Assigned task 1> According to the Vuex state article, what is the most effective approach to defining state?
Assigned task 2> Retype the part of the Vuex state article that begins with the words "This state structure" and stops after "errors in components.".

Document extract>

How to define state in Vuex

Defining proper state structure in Vuex is fundamental for building scalable Vue applications with predictable data flow and optimal reactivity. As the creator of CoreUI with over 25 years of development experience, I’ve structured state for countless enterprise applications using clear, normalized patterns. The most effective approach is defining state as a function that returns an object with properly typed initial values. This ensures consistent data structure and prevents issues with state mutations and component reactivity.

Define Vuex state as an object with properly initialized properties that represent your application’s global data requirements.

import { createStore } from 'vuex'

const store = createStore({
  state: {
    // User management
    currentUser: null,
    isAuthenticated: false,

    // UI state
    isLoading: false,
    sidebarCollapsed: false,
    theme: 'light',

    // Data collections
    users: [],
    products: [],

    // Form data
    filters: {
      category: '',
      dateRange: null,
      status: 'all'
    },

    // Error handling
    errors: {},
    notifications: []
  }
})

This state definition covers different categories of application data: user authentication, UI preferences, data collections, form state, and error handling. Each property has a meaningful initial value that matches its expected type. Arrays are initialized as empty arrays, objects as empty objects or with default properties, and booleans with appropriate defaults.

Best Practice Note:

This state structure pattern is used in CoreUI’s Vuex templates for maintainable, scalable applications. Always initialize state properties with the correct data types to ensure Vue’s reactivity system works properly and avoid undefined property errors in components.

[Collected data]
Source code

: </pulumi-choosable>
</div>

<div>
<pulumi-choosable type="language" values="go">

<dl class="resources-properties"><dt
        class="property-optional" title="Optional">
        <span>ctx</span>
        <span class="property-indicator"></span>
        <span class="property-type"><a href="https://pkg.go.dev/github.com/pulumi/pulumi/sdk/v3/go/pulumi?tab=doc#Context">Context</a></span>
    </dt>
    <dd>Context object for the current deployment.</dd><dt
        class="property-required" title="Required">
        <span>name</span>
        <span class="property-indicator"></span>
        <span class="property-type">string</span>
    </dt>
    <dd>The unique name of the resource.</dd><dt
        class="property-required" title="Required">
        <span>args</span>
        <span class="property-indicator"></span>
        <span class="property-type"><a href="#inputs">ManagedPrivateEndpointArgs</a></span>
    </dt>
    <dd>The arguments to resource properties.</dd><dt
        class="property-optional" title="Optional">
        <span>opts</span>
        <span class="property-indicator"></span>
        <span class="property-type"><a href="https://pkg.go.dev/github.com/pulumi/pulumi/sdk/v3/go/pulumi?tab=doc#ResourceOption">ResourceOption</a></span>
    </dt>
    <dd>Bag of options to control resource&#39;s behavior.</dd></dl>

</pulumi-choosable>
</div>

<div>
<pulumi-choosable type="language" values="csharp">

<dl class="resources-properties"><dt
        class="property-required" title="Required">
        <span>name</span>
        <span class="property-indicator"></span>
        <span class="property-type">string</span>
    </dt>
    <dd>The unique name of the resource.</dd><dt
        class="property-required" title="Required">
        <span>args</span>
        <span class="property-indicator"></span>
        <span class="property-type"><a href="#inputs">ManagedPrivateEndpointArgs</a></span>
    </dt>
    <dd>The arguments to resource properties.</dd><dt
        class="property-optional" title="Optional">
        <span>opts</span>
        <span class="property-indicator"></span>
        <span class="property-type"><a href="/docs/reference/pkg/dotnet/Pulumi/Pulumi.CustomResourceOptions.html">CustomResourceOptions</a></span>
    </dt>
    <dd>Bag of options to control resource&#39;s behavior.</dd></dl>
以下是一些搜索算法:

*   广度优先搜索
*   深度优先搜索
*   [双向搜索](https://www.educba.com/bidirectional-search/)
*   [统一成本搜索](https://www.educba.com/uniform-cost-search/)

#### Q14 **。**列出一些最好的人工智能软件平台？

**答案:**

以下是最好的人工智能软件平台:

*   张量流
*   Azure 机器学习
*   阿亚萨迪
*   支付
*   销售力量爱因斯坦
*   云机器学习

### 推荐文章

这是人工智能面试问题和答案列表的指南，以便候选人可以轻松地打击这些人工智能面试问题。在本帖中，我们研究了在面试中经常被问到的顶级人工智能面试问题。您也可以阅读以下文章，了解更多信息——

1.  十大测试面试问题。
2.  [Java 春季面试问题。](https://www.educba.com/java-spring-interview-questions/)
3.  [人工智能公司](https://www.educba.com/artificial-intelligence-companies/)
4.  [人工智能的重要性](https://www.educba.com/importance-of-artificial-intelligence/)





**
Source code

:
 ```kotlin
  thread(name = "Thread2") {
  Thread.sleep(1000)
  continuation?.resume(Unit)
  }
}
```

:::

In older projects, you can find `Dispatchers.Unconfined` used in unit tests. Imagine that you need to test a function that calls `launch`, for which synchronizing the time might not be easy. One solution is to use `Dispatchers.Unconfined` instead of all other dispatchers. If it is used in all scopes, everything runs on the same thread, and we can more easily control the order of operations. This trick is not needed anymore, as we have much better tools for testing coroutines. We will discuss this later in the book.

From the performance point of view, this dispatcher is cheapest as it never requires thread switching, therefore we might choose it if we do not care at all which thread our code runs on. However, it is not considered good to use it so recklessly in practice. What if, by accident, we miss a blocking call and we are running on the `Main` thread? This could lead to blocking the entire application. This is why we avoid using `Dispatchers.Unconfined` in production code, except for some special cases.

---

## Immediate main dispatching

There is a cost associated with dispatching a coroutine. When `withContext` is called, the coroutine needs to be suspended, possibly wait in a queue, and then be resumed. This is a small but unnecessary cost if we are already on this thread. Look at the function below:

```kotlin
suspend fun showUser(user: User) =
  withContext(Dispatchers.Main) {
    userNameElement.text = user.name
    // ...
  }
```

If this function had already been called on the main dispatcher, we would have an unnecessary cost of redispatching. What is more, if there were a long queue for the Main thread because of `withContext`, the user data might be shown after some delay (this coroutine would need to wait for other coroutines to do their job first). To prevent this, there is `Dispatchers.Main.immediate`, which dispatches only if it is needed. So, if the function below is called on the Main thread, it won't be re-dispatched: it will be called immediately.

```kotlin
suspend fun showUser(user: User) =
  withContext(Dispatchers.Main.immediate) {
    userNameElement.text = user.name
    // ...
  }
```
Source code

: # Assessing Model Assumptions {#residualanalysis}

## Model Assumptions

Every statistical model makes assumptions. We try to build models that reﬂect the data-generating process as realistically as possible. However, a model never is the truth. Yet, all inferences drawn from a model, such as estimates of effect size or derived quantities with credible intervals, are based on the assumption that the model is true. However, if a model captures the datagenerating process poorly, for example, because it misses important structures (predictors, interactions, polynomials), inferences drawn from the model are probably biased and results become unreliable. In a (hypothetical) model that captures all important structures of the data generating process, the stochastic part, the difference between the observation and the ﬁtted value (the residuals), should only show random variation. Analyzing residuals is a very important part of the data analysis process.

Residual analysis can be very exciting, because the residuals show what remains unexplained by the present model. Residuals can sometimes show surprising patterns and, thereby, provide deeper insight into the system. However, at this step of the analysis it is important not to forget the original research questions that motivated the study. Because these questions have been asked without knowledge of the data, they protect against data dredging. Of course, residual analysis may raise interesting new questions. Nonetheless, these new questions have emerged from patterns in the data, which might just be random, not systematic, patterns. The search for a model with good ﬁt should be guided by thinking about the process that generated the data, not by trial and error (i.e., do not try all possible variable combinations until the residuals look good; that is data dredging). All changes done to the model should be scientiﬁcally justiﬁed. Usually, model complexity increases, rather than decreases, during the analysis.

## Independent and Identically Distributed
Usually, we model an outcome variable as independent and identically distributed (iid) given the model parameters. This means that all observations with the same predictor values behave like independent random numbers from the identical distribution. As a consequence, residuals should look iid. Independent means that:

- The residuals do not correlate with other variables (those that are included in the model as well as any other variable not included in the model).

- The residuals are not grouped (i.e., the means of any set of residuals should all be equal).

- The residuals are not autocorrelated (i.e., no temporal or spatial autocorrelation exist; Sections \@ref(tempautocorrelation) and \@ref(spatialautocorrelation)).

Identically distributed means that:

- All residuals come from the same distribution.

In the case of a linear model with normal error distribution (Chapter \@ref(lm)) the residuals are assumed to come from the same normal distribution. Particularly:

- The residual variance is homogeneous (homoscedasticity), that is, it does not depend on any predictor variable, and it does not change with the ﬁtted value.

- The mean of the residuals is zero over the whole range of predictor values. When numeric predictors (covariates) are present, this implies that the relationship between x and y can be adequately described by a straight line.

Your response 1> Defining state as a function that returns an object with properly typed initial values.

Your response 2>
This state structure pattern is used in CoreUI’s Vuex templates for maintainable, scalable applications. Always initialize state properties with the correct data types to ensure Vue’s reactivity system works properly and avoid undefined property errors in components.